Он понял причину озлобления товарища и решил проявить равнодушие, чтобы не обострять отношений.
Это подействовало, уже через несколько дней Петрила перестал дуться, и дружба их возобновилась.
А у Васариса каждый раз, когда он надевал перчатки, подаренные Люце, светлели глаза, и жизнь ему казалась прекрасной.
И все же после этого посещения, когда он снова увидел в костеле свою Незнакомку, непонятное чувство захватило его, как в первый, как всякий раз при виде ее. Словно перед ним раскрывалась бездна, поглощавшая его целиком, и тихая меланхолия обволакивала его сердце. Но безоблачное настроение той первой встречи уже не повторялось никогда, и никогда уже не испытывал он нестерпимого
Порой, в будни, он вспоминал Люце, и светлая улыбка мелькала на его лице.
Людас не знал, что в Незнакомке сосредоточивалась вся его мистическая тоска, которую не сможет удовлетворить ни одна земная женщина, а в Люце воплощалась радость жизни и жажда счастья, еще не до конца заглушённые мрачными семинарскими стенами.
От рождества до масленицы время в семинарии проходило необычайно быстро. С наступлением масленицы дни веселья и обилия нарушали суровый уклад семинарской жизни.
Изысканнейшим лакомством семинаристов были пончики, которыми их угощали после долгой четверговой прогулки. Деньги на пончики присылали окончившие в минувшем году ксендзы. О второкурсниках заботился их прошлогодний формарий, меньше всего лакомств перепадало первокурсникам.
На масленой семинаристы обычно устраивали хоть один вечер с каким-нибудь спектаклем, декламацией и концертом. Литовцы и поляки готовились вовсю и соперничали между собой, желая отличиться. Литовскую часть программы составляли члены кружка «Свет». Васарис тоже участвовал в совещании по подготовке программы и по отбору «артистов». Варненасу пришла в голову смелая, но неудачная мысль продекламировать стихотворение Майрониса «Голос боли». Литовско-польские отношения тогда особенно обострились из-за начавшихся стычек в смешанных приходах. Среди старших семинаристов вспыхивали горячие споры по национальному вопросу, меж тем как авторитет семинарских руководителей падал из-за их явного лицеприятия и слухов о неблаговидных делах за стеками семинарии. Все это раздражало кружковцев.

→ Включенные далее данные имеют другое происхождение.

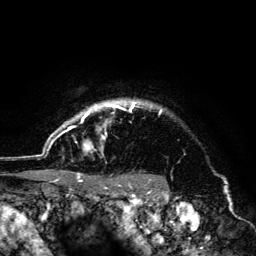
Breast MRI (dynamic contrast-enhanced), one axial slice. Slice 114 of 134 in the series (ordered by position). Cropped to one breast. Dynamic contrast-enhanced series, time point 2 of 6 at this slice position (early post-contrast). 3 T. TE 4.2 ms, TR 8.6 ms. 1.2 mm slice thickness. 256 × 256 image matrix, field of view 160 × 160 mm. Female patient.
Annotated regions visible in this slice (semi-automatically segmented with operator editing):
- enhancing-tissue mask used for the functional tumour volume (all voxels passing the contrast-enhancement thresholds inside the analysis volume; usually the tumour): bounding box [x1, y1, x2, y2] px = [45, 99, 162, 178]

— Мы должны показать, — убеждал Варненас, — что видим и чувствуем все, что творится вокруг, и страдаем из-за этого. Мы должны своим юношеским идеализмом разбудить их совесть, указать на их оппортунизм и отупение. В стихотворении Майрониса как раз об этом говорится.
— Все-таки это опасно, — возражал Йонелайтис, — они несомненно поймут, в кого метит стихотворение, и ты можешь вылететь из семинарии. Здесь такие вещи даром не проходят.
Но Варненас не сдавался:
— Конечно, они поймут, но сделают вид, что не понимают. Наконец это и неважно. Я не дрожу за свою шкуру. И прочту стихотворение.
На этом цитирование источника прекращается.